Prepping the image, I enlarge the canvas (black or white, see note below) to accommodate separation targets (I just use asterisks in the corners with a large font). Any adjustments are made and then saved in the master file, unflattened, for future tweaks. After flattening I size it,  convert to CMYK  and delete the K channel. This Multichannel file is saved with a _CMY tag without further tweaks or edits (it will look odd without the black layer) or mode conversions. Then I backtrack to un-delete the K channel, delete C,M and Y channels instead, and convert to grayscale. Then I use auto levels or add a levels layer to firm up the histogram correcting the black and white points, otherwise the blacks will be weak and the highlights muddy. From there I flatten the layers, invert the image to create a negative, flip horizontally because contact printing the K layer reverses the image, and then save with a _K tag (as a TIF because I print negatives with QTR).

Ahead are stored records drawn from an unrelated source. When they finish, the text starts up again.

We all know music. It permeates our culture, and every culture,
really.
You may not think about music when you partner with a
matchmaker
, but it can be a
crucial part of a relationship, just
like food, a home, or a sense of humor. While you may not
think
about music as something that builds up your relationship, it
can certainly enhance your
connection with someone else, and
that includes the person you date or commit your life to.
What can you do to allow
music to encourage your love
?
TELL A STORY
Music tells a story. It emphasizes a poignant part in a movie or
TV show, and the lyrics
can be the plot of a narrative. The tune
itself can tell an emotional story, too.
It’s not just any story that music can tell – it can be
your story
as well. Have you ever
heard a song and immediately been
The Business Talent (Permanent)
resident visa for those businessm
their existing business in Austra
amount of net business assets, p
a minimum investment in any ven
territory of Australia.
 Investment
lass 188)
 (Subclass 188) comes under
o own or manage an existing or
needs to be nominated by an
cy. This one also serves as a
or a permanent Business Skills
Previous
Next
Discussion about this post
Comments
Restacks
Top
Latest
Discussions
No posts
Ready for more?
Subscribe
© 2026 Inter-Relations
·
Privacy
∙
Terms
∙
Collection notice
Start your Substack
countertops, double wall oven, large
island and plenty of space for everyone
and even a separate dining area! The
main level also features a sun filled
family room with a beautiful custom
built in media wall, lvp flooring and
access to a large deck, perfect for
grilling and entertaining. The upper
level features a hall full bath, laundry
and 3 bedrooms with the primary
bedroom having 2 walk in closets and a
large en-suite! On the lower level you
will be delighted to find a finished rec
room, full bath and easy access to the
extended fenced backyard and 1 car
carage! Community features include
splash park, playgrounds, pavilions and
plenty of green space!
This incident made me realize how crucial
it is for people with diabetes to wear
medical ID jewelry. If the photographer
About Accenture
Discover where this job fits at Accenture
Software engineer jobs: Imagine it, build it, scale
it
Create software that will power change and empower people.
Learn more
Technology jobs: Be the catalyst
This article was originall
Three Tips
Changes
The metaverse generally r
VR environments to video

Master file, K layer and CMY layers

I use an Epson 3800 and the settings that work well are Printer managed colors and relative colorimetric from the photoshop dialog box. In the printer setup for the CMY print, I’ve been using Custom color>Advance>Saturation +25 (increases saturation)/ -20 Yellow and Cyan -25 Magenta (restricts black ink usage to minimize dot gain and keeps colors cleaner). All the checkboxes in this GUI are off except ‘Color Controls’. I’ve been setting the dpi to 2880, but 1440 is probably fine for most folks- I sometimes get head banding with 1440 though on my printer so I leave it cranked up. In the ‘Paper Config’ within this GUI, I use .3mm paper thickness and ‘wide’ gap platten settings for 90lb watercolor paper (Arches, Revere) and .4mm and ‘wider’ settings for heavier 140lb stock like BFK and COT320 to avoid head strikes. I’ve been able to use the Auto top-load for 90lb papers but need the front load for 140lb papers. I haven’t tried heavier stock becuase I don’t use it. For media type Premium Luster paper works well with watercolor papers with the described settings. It’s worth mentioning that the CMY printout will look dingy, dim, flat and much too dark. It’s astounding what the black layer will do to brighten and bring the image back to life. It’s worth going through the steps to print the silver or pt/pd layer even if you think your first CMY attempts are way off target, if only to get a handle on how much impact the K printer has.

The printout from the 3800 dries relatively fast so it can be coated with emulsion and printed over soon. I won’t go into the negative printing steps because everyone does that a little differently.

I use relatively mild clearing agents for palladium (ziatype) printing- separate baths of citric acid and sodium sulfite. It’s a wonderful clean printing-out process that needs no harsh developers.  For complex processes like kallitypes though I haven’t seen any degradation of the inkjet layer even through sodium citrate or acetate developers, heavy clearing, fixing, long toning and extended washing steps.

*I used to enlarge the canvas as black border for traditional black, sloppy borders popular with alt printers, like the example in this post. Lately though I print the CMY with a white border (no ink) so that the reversed K negative will have a black masking border that keeps the peripheral brushmarks from getting exposed, and gives clean, crisp margins. I find it a little easier to judge final image contrast and highlight clearing this way. I always trim the margins before mounting and framing anyway, and can be surprising how some prints will deflate without the black border propping it up.